Just a few verses before this one, John, the seer of Revelation, describes “a huge crowd, too large for anyone to count, from every nation, tribe, people and language . . . and they shouted [or cried out with a loud voice] . . .” (Rev. 7:9–10, CJB). Before that, he had heard an even greater outpouring of praise:
Then I looked, and I heard the sound of a vast number of angels—thousands and thousands, millions and millions! . . . And they shouted out, “Worthy is the slaughtered Lamb to receive power, riches, wisdom, strength, honor, glory and praise!” And I heard every creature in heaven, on earth, under the earth and on the sea—yes, everything in them—saying, “To the One sitting on the throne and to the Lamb belong praise, honor, glory and power forever and ever!” (Rev. 5:11–13, CJB).
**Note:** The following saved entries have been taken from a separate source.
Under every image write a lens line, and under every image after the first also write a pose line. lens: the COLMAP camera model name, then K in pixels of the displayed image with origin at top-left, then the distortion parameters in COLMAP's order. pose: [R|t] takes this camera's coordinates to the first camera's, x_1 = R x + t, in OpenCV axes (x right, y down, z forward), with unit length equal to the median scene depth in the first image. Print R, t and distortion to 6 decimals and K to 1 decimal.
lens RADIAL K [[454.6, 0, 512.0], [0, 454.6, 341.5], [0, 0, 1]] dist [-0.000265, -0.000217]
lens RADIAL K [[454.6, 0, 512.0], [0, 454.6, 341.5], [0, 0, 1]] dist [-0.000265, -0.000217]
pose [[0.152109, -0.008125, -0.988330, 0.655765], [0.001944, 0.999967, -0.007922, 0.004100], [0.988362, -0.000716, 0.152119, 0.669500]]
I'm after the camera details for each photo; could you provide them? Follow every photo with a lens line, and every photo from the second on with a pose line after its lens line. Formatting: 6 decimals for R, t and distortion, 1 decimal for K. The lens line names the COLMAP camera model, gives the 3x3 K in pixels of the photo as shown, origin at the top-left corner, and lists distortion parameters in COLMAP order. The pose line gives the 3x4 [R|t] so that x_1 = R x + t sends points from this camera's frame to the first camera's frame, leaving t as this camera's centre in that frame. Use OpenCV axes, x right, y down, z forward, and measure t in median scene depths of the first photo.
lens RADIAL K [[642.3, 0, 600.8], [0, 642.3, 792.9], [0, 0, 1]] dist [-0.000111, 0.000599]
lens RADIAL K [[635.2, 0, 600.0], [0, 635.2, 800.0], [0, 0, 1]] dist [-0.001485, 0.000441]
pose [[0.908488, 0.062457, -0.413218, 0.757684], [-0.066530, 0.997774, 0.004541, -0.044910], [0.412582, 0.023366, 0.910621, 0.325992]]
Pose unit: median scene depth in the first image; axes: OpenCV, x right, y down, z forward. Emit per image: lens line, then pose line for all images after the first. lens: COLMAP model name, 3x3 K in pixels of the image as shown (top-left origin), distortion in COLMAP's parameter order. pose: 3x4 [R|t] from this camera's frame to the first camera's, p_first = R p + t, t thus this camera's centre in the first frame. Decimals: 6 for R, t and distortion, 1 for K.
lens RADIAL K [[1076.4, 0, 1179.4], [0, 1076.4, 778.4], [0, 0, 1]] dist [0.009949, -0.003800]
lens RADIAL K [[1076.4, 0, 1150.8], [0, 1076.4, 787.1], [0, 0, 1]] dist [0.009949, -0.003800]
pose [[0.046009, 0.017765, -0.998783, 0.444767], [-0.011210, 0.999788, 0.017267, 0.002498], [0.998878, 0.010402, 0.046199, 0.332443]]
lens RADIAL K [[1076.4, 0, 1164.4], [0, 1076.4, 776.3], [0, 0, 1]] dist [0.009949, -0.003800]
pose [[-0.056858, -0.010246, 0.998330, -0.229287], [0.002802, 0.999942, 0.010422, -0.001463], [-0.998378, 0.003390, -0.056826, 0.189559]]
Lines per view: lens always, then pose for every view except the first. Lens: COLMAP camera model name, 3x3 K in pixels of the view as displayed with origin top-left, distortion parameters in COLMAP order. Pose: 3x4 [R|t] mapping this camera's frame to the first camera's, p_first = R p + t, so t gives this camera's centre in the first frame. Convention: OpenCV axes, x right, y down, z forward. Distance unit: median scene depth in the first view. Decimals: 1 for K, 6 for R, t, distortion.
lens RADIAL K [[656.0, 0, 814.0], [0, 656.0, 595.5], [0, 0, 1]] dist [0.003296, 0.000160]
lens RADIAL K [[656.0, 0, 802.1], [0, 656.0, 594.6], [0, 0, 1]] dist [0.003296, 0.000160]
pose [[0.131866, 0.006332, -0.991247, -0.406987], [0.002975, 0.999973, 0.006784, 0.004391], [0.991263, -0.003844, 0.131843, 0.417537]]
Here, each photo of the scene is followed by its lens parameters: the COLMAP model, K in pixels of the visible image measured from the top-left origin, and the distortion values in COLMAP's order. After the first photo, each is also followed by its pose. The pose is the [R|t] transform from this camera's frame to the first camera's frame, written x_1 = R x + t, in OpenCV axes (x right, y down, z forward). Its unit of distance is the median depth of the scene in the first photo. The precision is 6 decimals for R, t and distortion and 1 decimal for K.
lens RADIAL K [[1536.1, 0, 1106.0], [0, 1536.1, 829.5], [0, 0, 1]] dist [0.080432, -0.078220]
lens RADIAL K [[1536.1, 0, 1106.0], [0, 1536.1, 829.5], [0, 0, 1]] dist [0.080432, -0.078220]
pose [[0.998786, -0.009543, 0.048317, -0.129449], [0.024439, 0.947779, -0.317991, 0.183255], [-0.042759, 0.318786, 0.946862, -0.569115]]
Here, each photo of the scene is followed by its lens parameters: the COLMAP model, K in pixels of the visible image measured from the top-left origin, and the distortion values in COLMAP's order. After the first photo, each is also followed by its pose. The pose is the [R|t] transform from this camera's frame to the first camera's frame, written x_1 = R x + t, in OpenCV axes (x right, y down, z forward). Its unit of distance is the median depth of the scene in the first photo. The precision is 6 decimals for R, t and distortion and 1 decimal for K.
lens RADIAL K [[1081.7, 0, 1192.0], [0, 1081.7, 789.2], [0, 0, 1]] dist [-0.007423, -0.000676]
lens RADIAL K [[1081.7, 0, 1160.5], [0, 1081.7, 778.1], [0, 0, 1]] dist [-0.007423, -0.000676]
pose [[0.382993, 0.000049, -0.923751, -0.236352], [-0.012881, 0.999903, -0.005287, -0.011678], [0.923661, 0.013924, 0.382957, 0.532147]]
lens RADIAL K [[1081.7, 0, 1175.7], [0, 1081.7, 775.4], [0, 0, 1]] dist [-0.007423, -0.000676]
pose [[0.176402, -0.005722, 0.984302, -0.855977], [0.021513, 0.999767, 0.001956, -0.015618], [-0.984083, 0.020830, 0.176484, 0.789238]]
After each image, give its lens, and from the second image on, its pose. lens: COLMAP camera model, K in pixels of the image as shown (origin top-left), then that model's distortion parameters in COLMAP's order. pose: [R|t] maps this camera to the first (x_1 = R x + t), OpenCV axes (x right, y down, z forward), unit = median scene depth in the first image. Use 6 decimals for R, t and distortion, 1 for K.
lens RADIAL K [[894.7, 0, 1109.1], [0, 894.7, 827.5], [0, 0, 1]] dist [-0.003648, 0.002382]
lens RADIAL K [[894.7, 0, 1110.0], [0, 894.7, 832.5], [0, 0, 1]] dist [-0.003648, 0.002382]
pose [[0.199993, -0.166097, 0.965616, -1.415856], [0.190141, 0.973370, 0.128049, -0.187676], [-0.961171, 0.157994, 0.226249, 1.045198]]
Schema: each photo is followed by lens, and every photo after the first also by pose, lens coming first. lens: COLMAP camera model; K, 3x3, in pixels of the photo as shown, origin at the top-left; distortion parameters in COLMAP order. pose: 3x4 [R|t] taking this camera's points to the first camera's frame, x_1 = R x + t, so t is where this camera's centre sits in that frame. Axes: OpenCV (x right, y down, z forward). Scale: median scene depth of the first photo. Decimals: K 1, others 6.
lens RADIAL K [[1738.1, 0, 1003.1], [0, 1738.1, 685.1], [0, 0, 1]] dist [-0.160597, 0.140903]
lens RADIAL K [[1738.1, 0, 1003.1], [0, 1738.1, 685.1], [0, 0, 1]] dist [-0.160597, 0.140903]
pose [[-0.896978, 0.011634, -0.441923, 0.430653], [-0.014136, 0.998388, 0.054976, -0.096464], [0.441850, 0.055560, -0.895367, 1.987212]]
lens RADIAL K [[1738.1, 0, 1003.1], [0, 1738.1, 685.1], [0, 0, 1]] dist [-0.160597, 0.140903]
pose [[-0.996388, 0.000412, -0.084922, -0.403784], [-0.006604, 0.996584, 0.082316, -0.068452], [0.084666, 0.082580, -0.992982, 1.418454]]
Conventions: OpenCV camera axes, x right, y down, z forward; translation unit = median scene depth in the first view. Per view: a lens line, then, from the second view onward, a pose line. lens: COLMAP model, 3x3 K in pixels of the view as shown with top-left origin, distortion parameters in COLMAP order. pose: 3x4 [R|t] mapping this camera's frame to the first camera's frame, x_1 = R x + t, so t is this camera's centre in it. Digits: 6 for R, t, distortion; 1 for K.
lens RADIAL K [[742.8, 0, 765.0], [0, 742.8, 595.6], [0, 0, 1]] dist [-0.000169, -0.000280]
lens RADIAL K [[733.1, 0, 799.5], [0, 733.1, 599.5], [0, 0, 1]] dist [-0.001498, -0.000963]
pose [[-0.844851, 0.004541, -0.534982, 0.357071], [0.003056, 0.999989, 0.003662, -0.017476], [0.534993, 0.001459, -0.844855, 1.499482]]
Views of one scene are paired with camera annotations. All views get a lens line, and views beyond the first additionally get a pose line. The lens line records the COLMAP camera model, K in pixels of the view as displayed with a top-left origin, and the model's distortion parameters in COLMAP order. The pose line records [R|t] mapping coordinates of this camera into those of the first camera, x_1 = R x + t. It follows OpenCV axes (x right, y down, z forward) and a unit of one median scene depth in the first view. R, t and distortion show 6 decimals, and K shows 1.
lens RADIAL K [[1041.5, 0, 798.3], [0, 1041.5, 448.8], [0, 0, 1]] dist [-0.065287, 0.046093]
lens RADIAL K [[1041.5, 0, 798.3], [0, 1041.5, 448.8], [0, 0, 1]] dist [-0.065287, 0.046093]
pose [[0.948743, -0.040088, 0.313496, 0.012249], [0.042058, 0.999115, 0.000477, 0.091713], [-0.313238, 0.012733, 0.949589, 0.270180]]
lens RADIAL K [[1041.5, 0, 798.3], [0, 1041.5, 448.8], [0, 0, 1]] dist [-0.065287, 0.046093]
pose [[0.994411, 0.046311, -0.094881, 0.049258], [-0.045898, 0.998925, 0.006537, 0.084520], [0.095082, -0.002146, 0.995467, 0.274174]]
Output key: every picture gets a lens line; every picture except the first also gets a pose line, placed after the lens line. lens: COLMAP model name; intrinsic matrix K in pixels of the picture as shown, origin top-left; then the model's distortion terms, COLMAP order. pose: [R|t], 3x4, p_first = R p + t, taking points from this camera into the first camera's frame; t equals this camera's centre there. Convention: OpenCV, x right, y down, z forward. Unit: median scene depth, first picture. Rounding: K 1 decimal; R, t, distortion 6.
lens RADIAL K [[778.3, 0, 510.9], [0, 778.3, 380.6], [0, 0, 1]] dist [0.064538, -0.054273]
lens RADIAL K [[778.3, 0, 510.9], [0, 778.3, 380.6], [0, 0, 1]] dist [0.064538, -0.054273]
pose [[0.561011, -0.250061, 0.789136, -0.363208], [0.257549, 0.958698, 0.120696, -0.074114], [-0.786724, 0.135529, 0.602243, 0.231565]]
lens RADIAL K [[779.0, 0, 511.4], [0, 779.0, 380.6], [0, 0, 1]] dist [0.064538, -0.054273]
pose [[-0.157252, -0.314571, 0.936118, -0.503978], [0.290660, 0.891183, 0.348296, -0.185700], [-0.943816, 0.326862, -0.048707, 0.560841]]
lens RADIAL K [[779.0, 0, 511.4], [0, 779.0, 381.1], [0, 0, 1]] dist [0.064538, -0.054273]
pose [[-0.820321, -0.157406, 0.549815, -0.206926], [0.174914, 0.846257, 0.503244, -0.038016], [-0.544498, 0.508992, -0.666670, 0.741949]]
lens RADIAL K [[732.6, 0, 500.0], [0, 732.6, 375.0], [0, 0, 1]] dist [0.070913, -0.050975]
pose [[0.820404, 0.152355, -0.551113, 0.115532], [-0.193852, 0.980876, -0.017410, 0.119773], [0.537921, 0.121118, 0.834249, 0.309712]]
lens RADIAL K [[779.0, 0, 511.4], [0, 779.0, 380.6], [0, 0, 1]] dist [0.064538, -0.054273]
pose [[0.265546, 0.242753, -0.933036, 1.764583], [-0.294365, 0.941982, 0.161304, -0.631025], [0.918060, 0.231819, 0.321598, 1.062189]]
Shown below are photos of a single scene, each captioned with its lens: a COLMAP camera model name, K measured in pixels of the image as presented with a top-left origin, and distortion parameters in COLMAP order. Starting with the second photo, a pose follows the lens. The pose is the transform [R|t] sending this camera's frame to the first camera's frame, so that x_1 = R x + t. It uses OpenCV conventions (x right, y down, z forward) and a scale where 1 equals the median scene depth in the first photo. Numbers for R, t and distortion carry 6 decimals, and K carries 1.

Worship bursts forth in words and music and loud voices, and heaven is a noisy place—so what is this sudden silence about? We get a clue in the next verse, which is also a clue to our own practice of silence: “When the Lamb broke the seventh seal, there was silence in heaven for what seemed like half an hour. Then I saw the seven angels who stand before God, and they were given seven shofars” (Rev. 8:1–2, CJB). Silence prepares the heavenly scene for the sound of the shofar, which is about to announce God’s judgment upon an unrepentant humanity.
The shofar-blast of judgment, its call to return to God, can be truly heard only when other sounds are silenced. We hear God’s voice most fully when other voices are still.
I’m writing this during the month of Elul, whose traditions include a daily sounding of the shofar, as a signal to prepare for the High Holy Days, when the shofar will be a dominant theme. In Hilchot Teshuvah, Rambam tells us what the shofar is saying at this time:
Awake, O sleepers, from your sleep! Arouse yourselves, O slumberers, from your slumber! Scrutinize your deeds! Return with contrition! Remember your Creator! . . . Peer into your souls; improve your ways and your deeds. Each of you should abandon his evil ways and his bad thoughts.
This is the message of Elul and the High Holy Days, and the same Jewish tradition that tells us to sound the shofar on those days insists that it’s not normally sounded at any other time. The shofar’s voice at Elul is enhanced by the silence that preceded it. And during holy days when the shofar is sounded, we’re to reduce all the other voices that normally fill our ears.
We can bring silence into our daily practice, not only during Elul, but throughout the year, as we learn to sit (or stand, kneel, or lie) quietly in God’s presence. It’s a simple practice of shutting down the computer, silencing the iPhone, closing the books, and being still, at least for a few moments at a time. Of course, the mental noise might continue, and we can address that with practices of meditation that are described elsewhere in Riverton Mussar. For now, my point is simple: the voice of the shofar—the voice that puts the world on notice and calls us back to the Lord and his ways—is preceded by silence. Such silence is not just the absence of sound, but preparation to hear the voice of God.